Exercise instructions.
1 - Answer these questions about the excerpt on religious institutions and Timisoara in communist Romania, one answer per line:
(a) Which two countries' television broadcasts could Timisoara residents receive?
(b) What did the Yugoslav broadcasts run at night at the time?
(c) Among which group, besides religious Hungarians, were Hungarian religious institutions viewed as vehicles for defending Hungarian ethnic identity?
2 - How would you render this sentence from the excerpt on religious institutions and Timisoara in Spanish: "Thus, Hungarian religious institutions came to be viewed as vehicles for the defense of Hungarian ethnic identity even among secular Hungarians."
3 - Can you resume the excerpt on religious institutions and Timisoara in communist Romania, picking up after its final sentence?

Excerpt provided.
But in a country such as Romania–where almost every other societal institution (no matter how small or seemingly innocuous) had been destroyed, outlawed, or denied local autonomy–at the grassroots level religious institutions served as a unique hub for association and resistance. Thus, Hungarian religious institutions came to be viewed as vehicles for the defense of Hungarian ethnic identity even among secular Hungarians. The sense of community among those religious institutions most persecuted by the regime provided the basis by which a demonstration of a small number of Hungarians could transform into a large crowd in which Romanians were the majority. Finally, Timisoara’s proximity to Hungary and Yugoslavia, which enabled residents to pick up Hungarian and Yugoslav television broadcasts (the latter of which ran taped CNN broadcasts at night at the time), likely meant that the population of Timisoara was better informed than others in Romania about the collapse of communism elsewhere in Eastern Europe.

Supplied data.
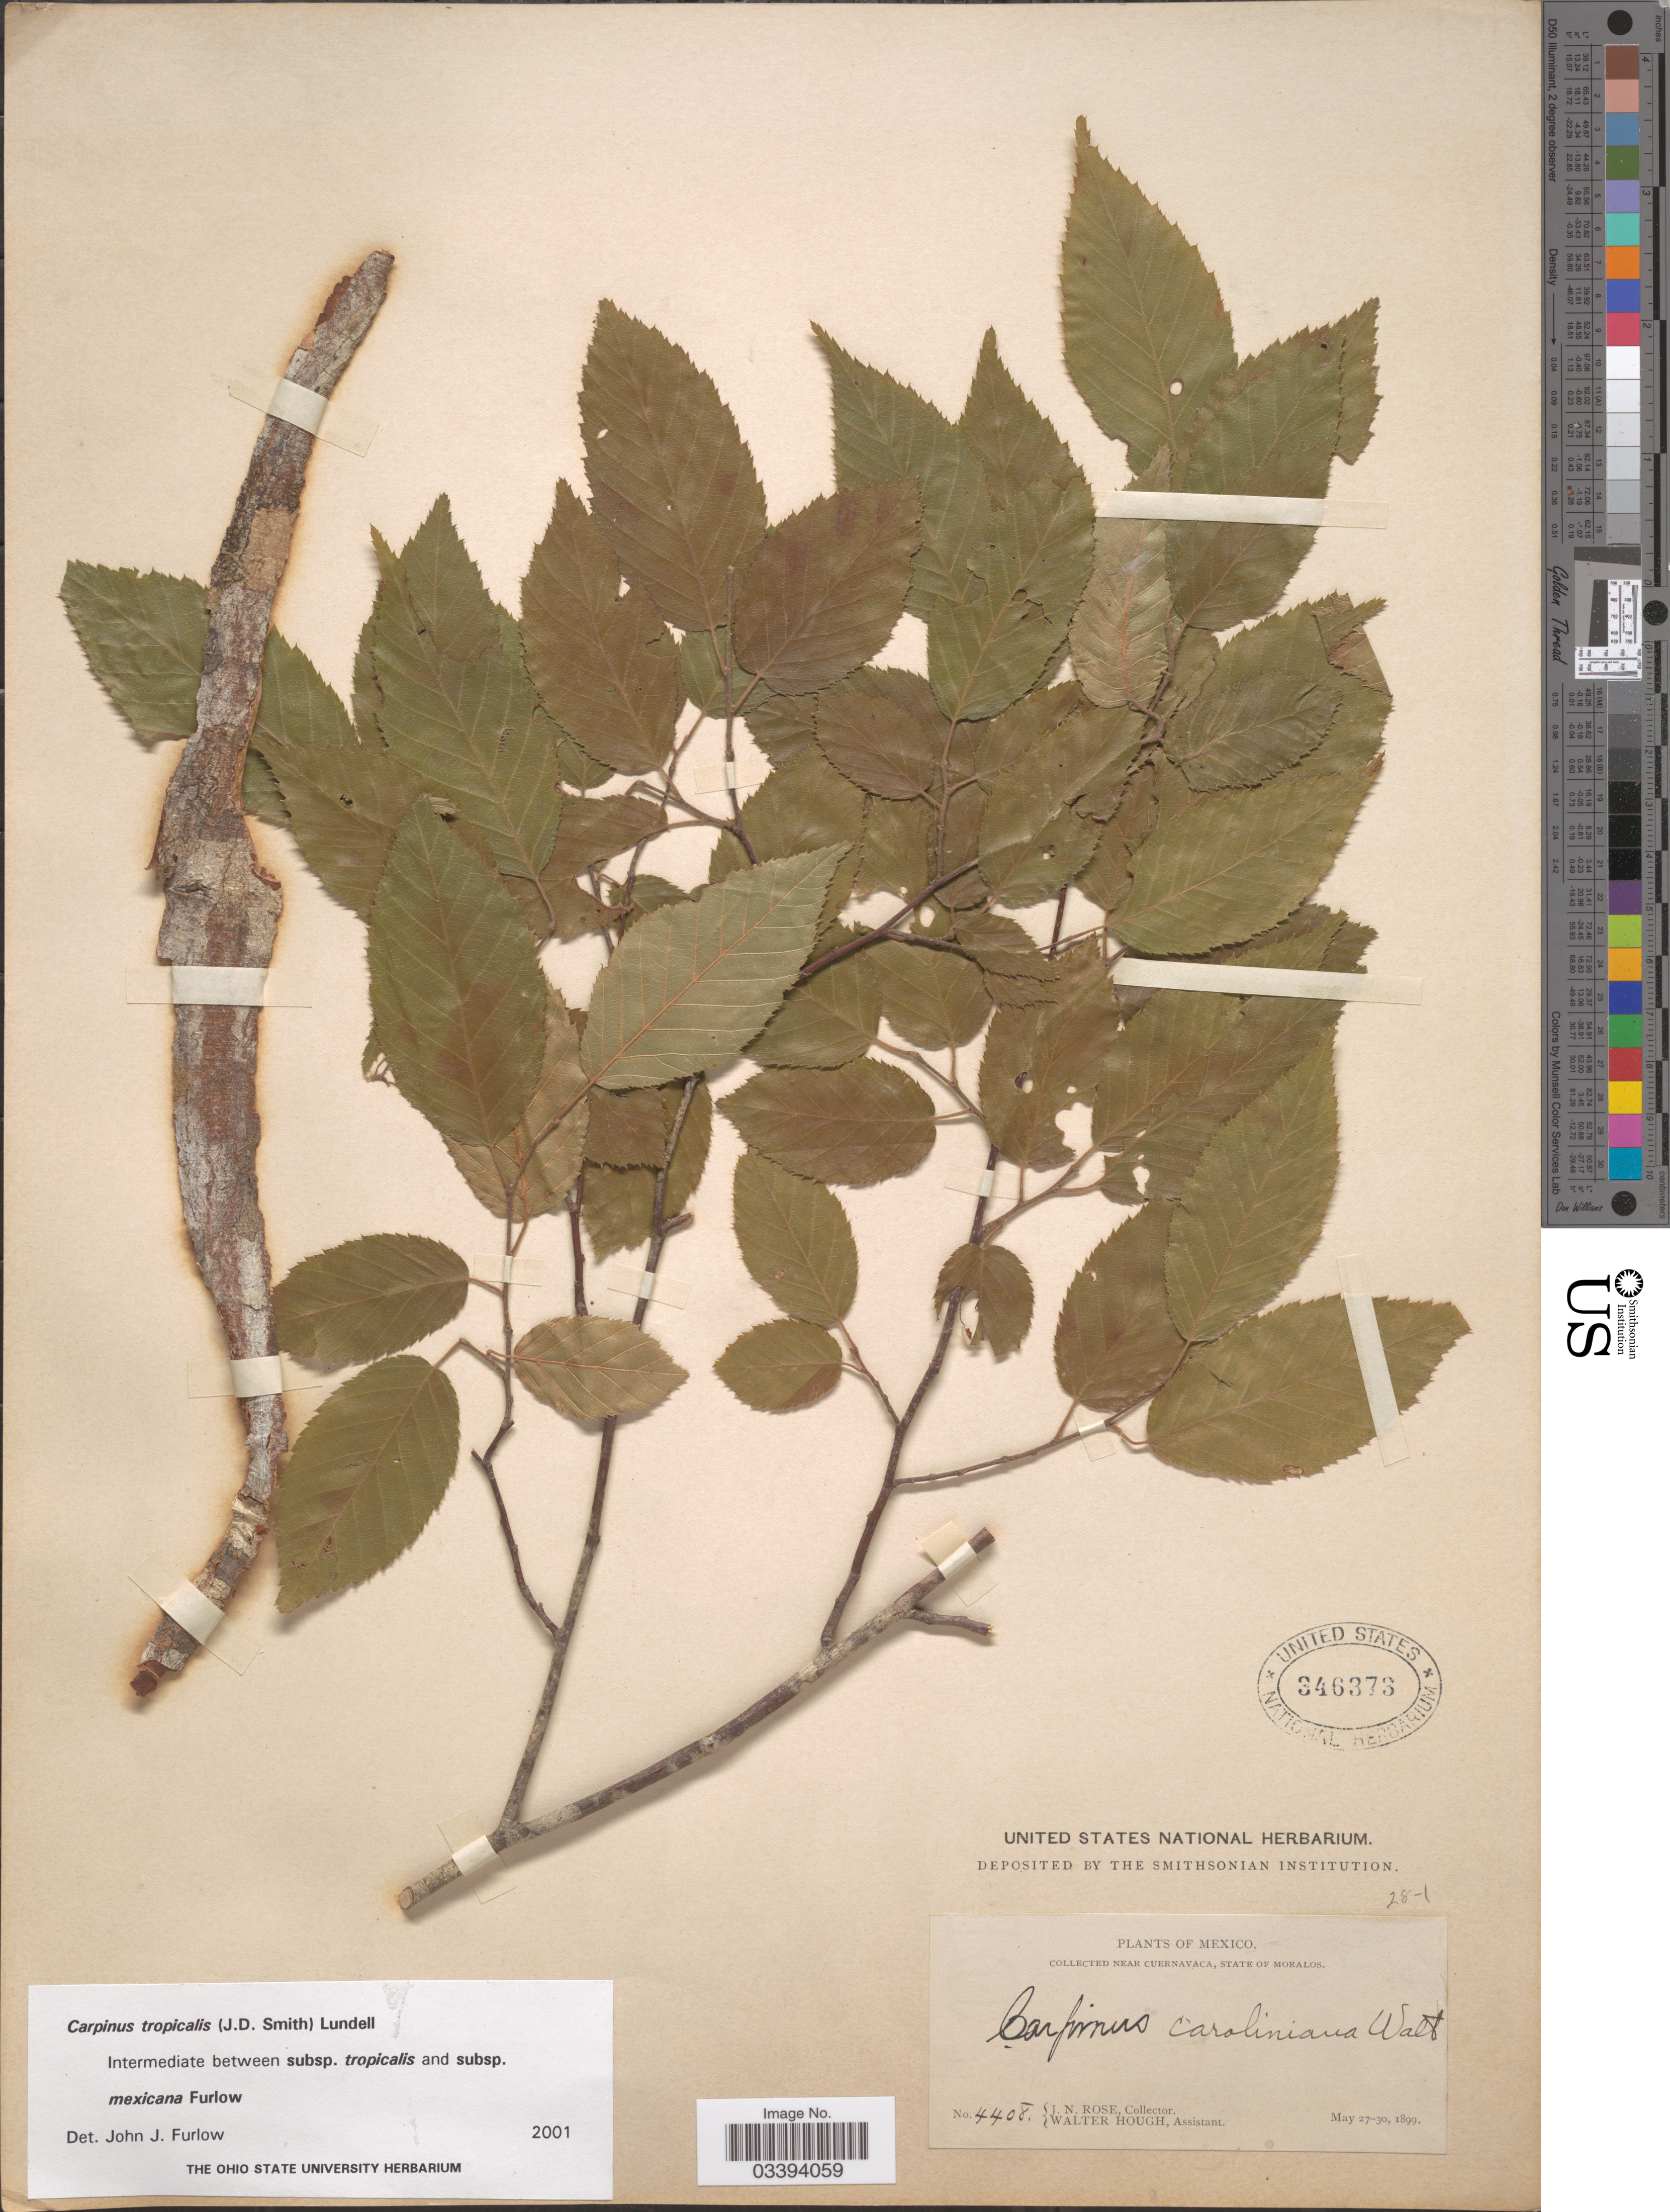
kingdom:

Responses in order.
1 -
(a) Hungary and Yugoslavia
(b) Taped CNN broadcasts
(c) Secular Hungarians

2 - Así, las instituciones religiosas húngaras llegaron a ser consideradas vehículos para la defensa de la identidad étnica húngara incluso entre los húngaros laicos.

3 -
How had a protest of several dozen timid parishioners evolved into a radicalized crowd of thousands in less than thirty-six hours? The answer appears to lie in the cliched image of a totalitarian regime, so overconfident of its own control and endurance, and so drunk with its own propaganda, that it is caught off-guard by the slightest expression of open dissidence and misjudges the potential for further trouble. Such regimes are prone less to an impulsive, bloody crackdown against demonstrators, than to a confused mix of violence and concessions which reflects the regime’s own confusion and hesitation. The unclear message sent by such a confused response appears to have backfired in this case and emboldened the Timisoara protesters who, perhaps after what had happened elsewhere in Eastern Europe, had come to believe that anything was possible.
After what Tokes describes as an initial “half-hearted attempt to impose control” on the morning of 15 December, around midday the Securitate and Militia men at the scene suddenly withdrew. Guards who had been posted in front of the Tokes residence for weeks disappeared. They even took with them the vehicles they had warmed themselves in during their surveillance operations. That this was merely a tactical retreat is made clear by what happened later that evening. At approximately 10:30 p.m., with about one thousand protesters blocking the entrance to the parochial residence, the authorities finally reappeared.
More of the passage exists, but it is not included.